-- Opening Marker --

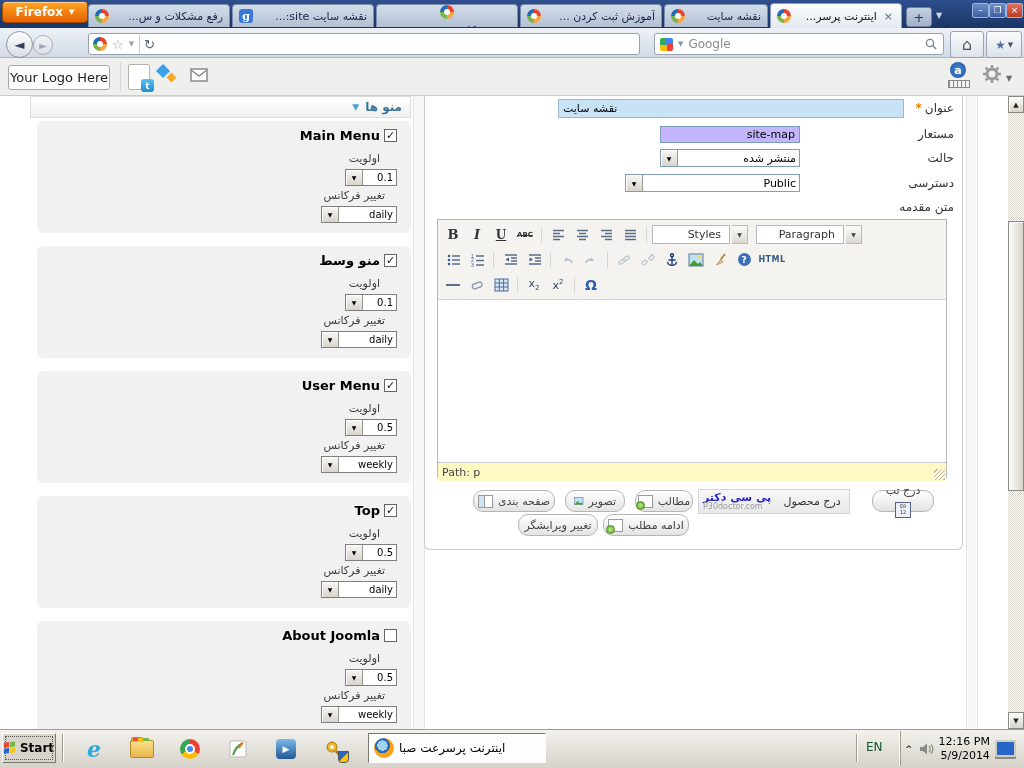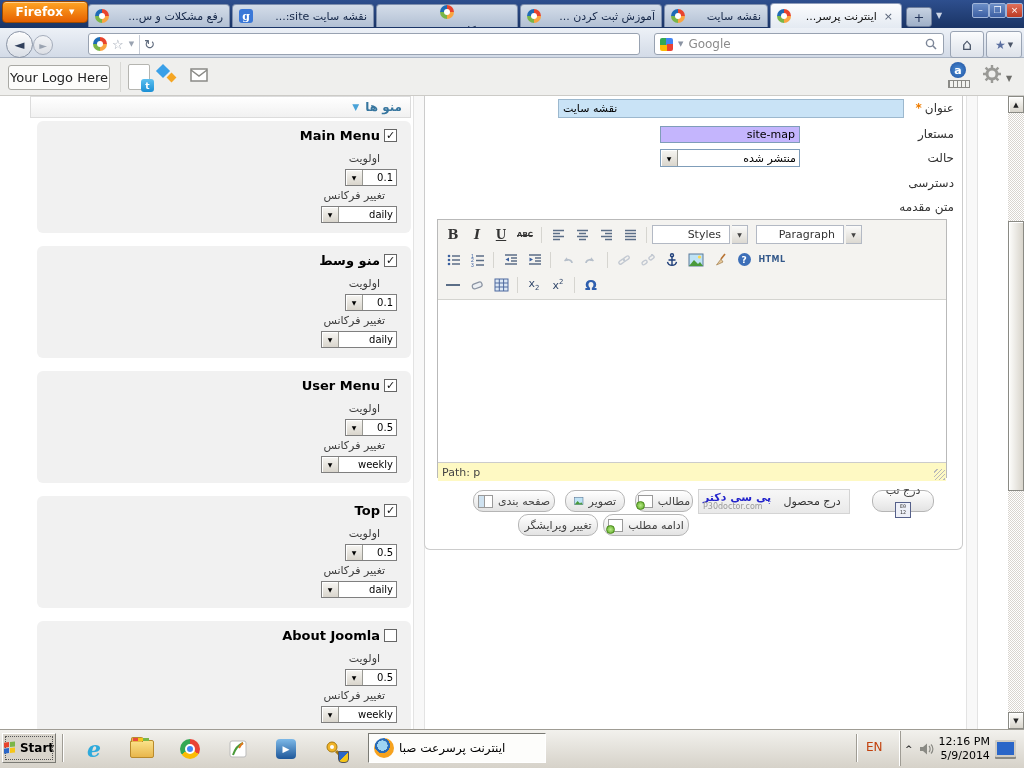--- a/index.html
+++ b/index.html
@@ -394,6 +394,10 @@
   <div class="f-label" style="right:70px;top:80px;">
     <span>دسترسی</span>
   </div>
+  <div class="xpselect" style="left:625px;top:78px;width:175px;height:18px;border-color:#7f9db9;">
+    <span class="xpsel-btn">▼</span>
+    <span class="xpsel-val" style="font-size:11px;">Public</span>
+  </div>
 
   <div class="f-label" style="right:70px;top:104px;">
     <span>متن مقدمه</span>

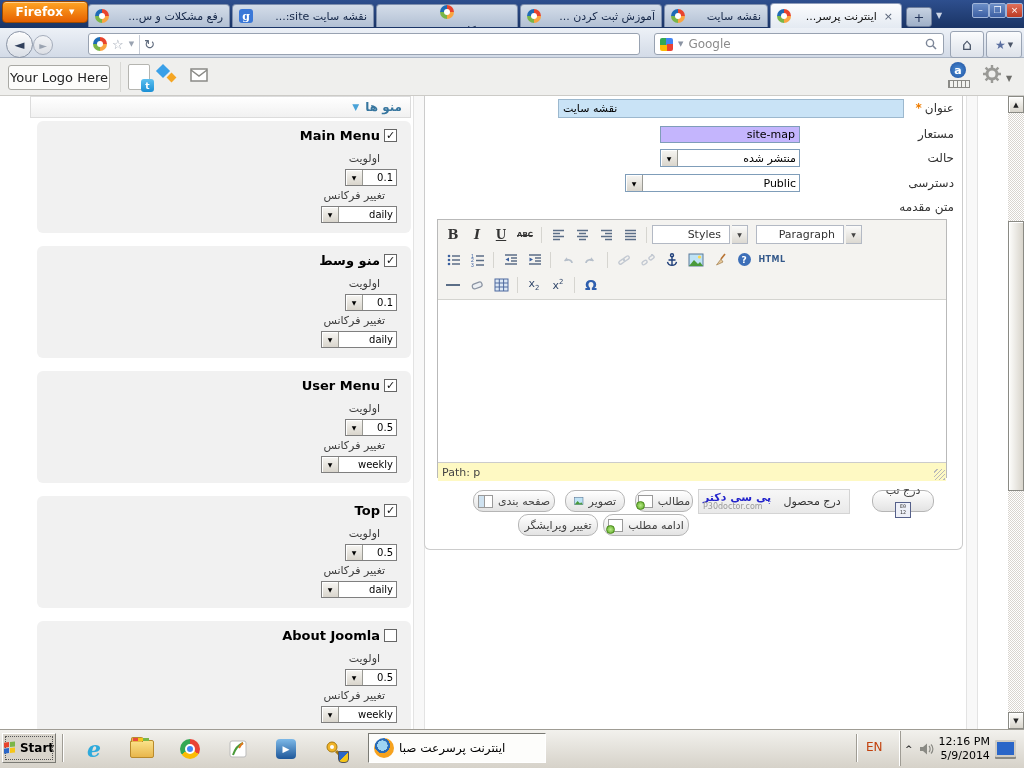--- a/index.html
+++ b/index.html
@@ -171,7 +171,7 @@
     background:radial-gradient(circle at 42% 38%,#9ed4f2 0 30%,#2a6bb5 31% 44%,#f6a21d 45% 72%,#d9590b 100%);}
   #tray{left:900px;top:731px;width:122px;height:35px;border-left:1px solid #9f9c94;box-shadow:-1px 0 0 #fff;
     display:flex;align-items:center;gap:5px;padding:0 4px;box-sizing:border-box;}
-  #lang-ind{left:866px;top:740px;font-size:12px;color:#c2410c;}
+  #lang-ind{left:866px;top:740px;font-size:12px;color:#14532d;}
   #clock{display:flex;flex-direction:column;align-items:flex-end;font-size:11px;color:#000;line-height:1.25;}
   #chevron{font-size:9px;color:#333;font-weight:bold;}
   .ie-e{color:#2eaadc;font-family:"DejaVu Serif",serif;font-weight:bold;font-style:italic;font-size:22px;}

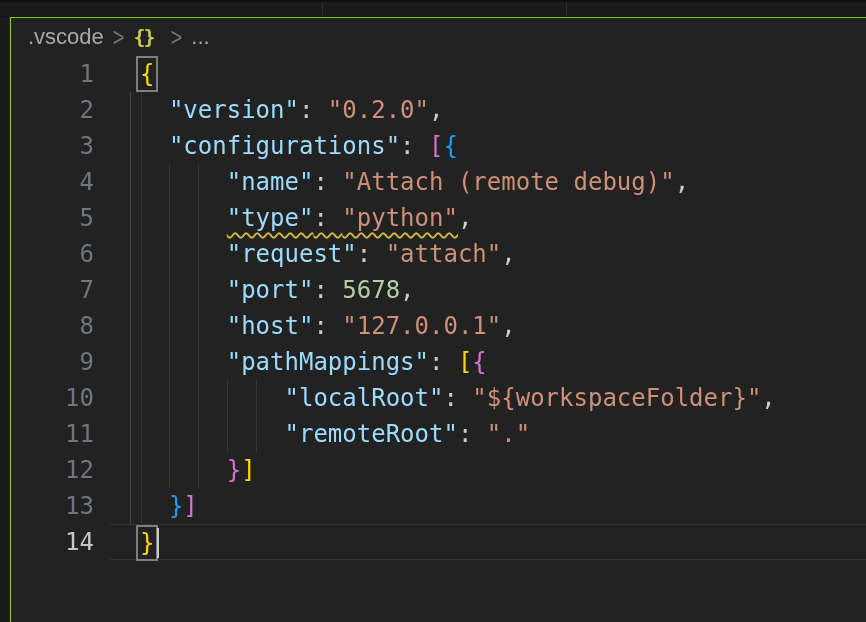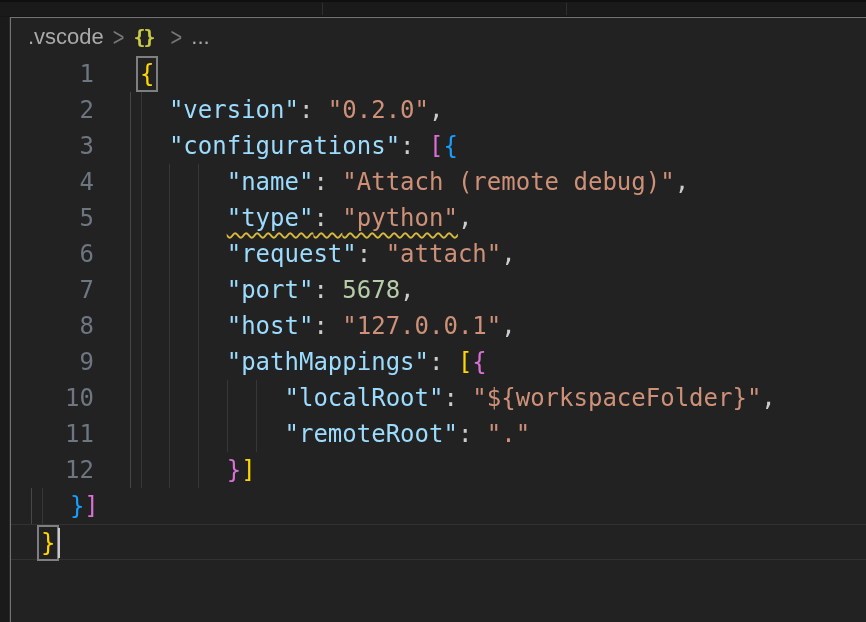--- a/index.html
+++ b/index.html
@@ -4,7 +4,7 @@
 <style>
   * { margin:0; padding:0; box-sizing:border-box; }
   html,body { width:866px; height:622px; overflow:hidden; background:#181818; }
-  .window { position:relative; width:866px; height:622px; background:#737373;
+  .window { position:relative; width:866px; height:622px; background:#84cc16;
             border-top:2px solid #0f0f0f; font-family:"Liberation Sans", sans-serif; }
 
   

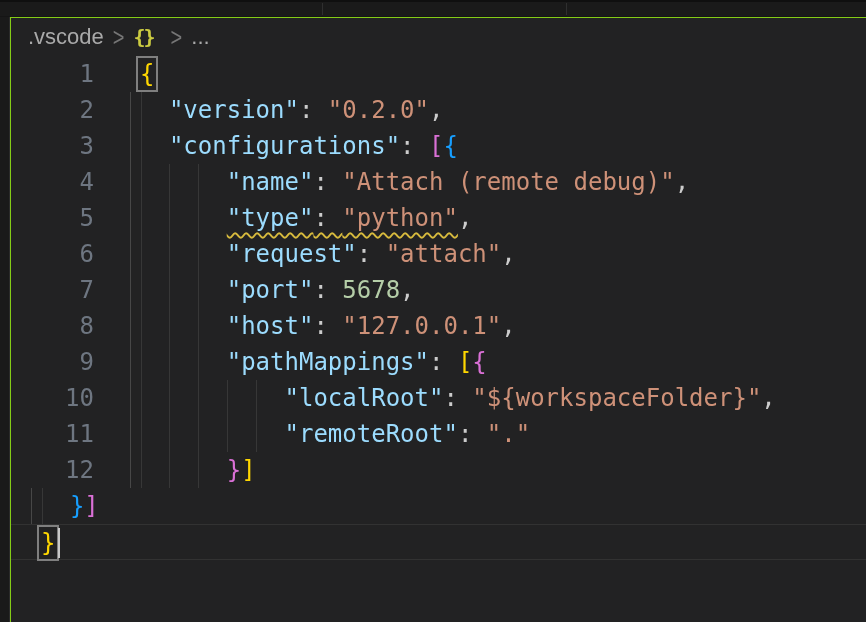--- a/index.html
+++ b/index.html
@@ -81,7 +81,7 @@
         <div class="line"><div class="gutter">10</div><div class="content"><div class="root-guide"></div><div class="indent-guide" style="left: 30.5px;"></div><div class="indent-guide" style="left: 59.4px;"></div><div class="indent-guide" style="left: 88.3px;"></div><div class="indent-guide" style="left: 117.2px;"></div><div class="indent-guide" style="left: 146.1px;"></div><span style="color: rgb(204, 204, 204);">          </span><span style="color: rgb(156, 220, 254);">"localRoot"</span><span style="color: rgb(204, 204, 204);">: </span><span style="color: rgb(206, 145, 120);">"${workspaceFolder}"</span><span style="color: rgb(204, 204, 204);">,</span></div></div>
         <div class="line"><div class="gutter">11</div><div class="content"><div class="root-guide"></div><div class="indent-guide" style="left: 30.5px;"></div><div class="indent-guide" style="left: 59.4px;"></div><div class="indent-guide" style="left: 88.3px;"></div><div class="indent-guide" style="left: 117.2px;"></div><div class="indent-guide" style="left: 146.1px;"></div><span style="color: rgb(204, 204, 204);">          </span><span style="color: rgb(156, 220, 254);">"remoteRoot"</span><span style="color: rgb(204, 204, 204);">: </span><span style="color: rgb(206, 145, 120);">"."</span></div></div>
         <div class="line"><div class="gutter">12</div><div class="content"><div class="root-guide"></div><div class="indent-guide" style="left: 30.5px;"></div><div class="indent-guide" style="left: 59.4px;"></div><div class="indent-guide" style="left: 88.3px;"></div><span style="color: rgb(204, 204, 204);">      </span><span style="color: rgb(218, 112, 214);">}</span><span style="color: rgb(255, 215, 0);">]</span></div></div>
-        <div class="line"><div class="content"><div class="root-guide"></div><div class="indent-guide" style="left: 30.5px;"></div><span style="color: rgb(204, 204, 204);">  </span><span style="color: rgb(23, 159, 255);">}</span><span style="color: rgb(218, 112, 214);">]</span></div></div>
+        <div class="line"><div class="gutter">13</div><div class="content"><div class="root-guide"></div><div class="indent-guide" style="left: 30.5px;"></div><span style="color: rgb(204, 204, 204);">  </span><span style="color: rgb(23, 159, 255);">}</span><span style="color: rgb(218, 112, 214);">]</span></div></div>
         <div class="line current"><div class="content"><span class="bracket-box" style="color: rgb(255, 215, 0);">}</span><div class="cursor"></div></div></div>
       </div>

-- Closing Marker --

**AIM OF THE EXERCISE**
Wherever the word "window" occurs in the data, copy that whole line.

**RESPONSE TO THE TASK**
-  .window { position:relative; width:866px; height:622px; background:#737373;
+  .window { position:relative; width:866px; height:622px; background:#84cc16;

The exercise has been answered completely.